I guess my filter has poor performance for some reason, bug or the way it was configured.
Can someone point to me how I can debug to find whats is causing this bad performance?

Cheers!

Thats why. You can't use multiple threads with multiline as you may end up with disordered events.

So since Logstash forces pipeline worker threads to 1 because of the use of multiline configuration, is there a recommended architecture/configuration to use for consuming multiline log4j logfiles? I use filebeat to send the logs to an AWS ELB that faces 2 (and eventually more) Logstash servers. The logstash servers are 4 CPU 16GB mem servers and using only 1 of the 4 CPUs is not a cost-effective or scalable model. Please advise.

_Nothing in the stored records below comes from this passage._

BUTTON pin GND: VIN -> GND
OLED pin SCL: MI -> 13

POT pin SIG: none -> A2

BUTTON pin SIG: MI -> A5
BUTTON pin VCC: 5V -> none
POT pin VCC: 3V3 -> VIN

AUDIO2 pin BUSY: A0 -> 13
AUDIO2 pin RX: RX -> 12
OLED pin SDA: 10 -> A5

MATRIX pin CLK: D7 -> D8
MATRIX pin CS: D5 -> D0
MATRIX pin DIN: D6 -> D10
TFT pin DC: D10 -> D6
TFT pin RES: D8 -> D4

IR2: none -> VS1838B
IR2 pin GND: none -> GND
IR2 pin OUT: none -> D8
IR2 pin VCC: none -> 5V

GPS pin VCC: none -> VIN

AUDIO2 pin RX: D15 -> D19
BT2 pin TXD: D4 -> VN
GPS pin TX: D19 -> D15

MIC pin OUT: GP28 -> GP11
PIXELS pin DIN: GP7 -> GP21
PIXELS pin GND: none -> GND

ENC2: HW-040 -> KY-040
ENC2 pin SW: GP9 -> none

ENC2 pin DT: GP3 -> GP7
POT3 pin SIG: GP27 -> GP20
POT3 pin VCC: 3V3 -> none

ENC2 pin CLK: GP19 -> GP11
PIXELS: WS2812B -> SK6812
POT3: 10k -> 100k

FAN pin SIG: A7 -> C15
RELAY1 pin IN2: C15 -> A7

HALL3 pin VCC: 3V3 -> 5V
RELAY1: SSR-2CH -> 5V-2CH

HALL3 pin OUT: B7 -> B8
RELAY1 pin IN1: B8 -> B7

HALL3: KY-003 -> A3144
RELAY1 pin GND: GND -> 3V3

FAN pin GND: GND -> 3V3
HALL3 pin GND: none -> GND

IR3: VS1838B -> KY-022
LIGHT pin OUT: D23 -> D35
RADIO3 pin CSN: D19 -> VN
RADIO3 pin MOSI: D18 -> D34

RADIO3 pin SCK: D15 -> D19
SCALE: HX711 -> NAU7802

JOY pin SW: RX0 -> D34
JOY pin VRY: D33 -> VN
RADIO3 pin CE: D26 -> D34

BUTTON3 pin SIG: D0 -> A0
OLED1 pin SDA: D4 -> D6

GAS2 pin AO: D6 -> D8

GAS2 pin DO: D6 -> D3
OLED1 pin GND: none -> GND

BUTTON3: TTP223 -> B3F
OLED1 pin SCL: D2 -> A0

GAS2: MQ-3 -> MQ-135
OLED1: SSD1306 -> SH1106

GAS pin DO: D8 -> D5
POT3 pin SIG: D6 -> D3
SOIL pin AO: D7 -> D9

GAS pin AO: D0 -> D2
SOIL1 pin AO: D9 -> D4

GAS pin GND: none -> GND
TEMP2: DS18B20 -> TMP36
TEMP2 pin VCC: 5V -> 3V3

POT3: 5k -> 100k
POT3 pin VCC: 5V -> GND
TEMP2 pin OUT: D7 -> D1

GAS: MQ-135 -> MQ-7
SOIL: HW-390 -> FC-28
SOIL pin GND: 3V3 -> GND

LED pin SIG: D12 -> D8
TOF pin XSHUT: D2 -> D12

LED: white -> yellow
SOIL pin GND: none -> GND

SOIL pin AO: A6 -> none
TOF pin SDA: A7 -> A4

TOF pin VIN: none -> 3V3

Multiline processing should ideally be done as close to the source as possible. The latest version of Filebeat has support for multiline processing built in, allowing this to be done before that data reaches Logstash. Another option is to use the multiline codec plugin in Logstash as this does not require a single worker thread to be used.

Hi All,

After moving the multiline in my test environment. Logs were getting multiple faster(atleast 4x times). Yet to put in production. Have you tried this and is there any positive update in CPU improvement of logstash.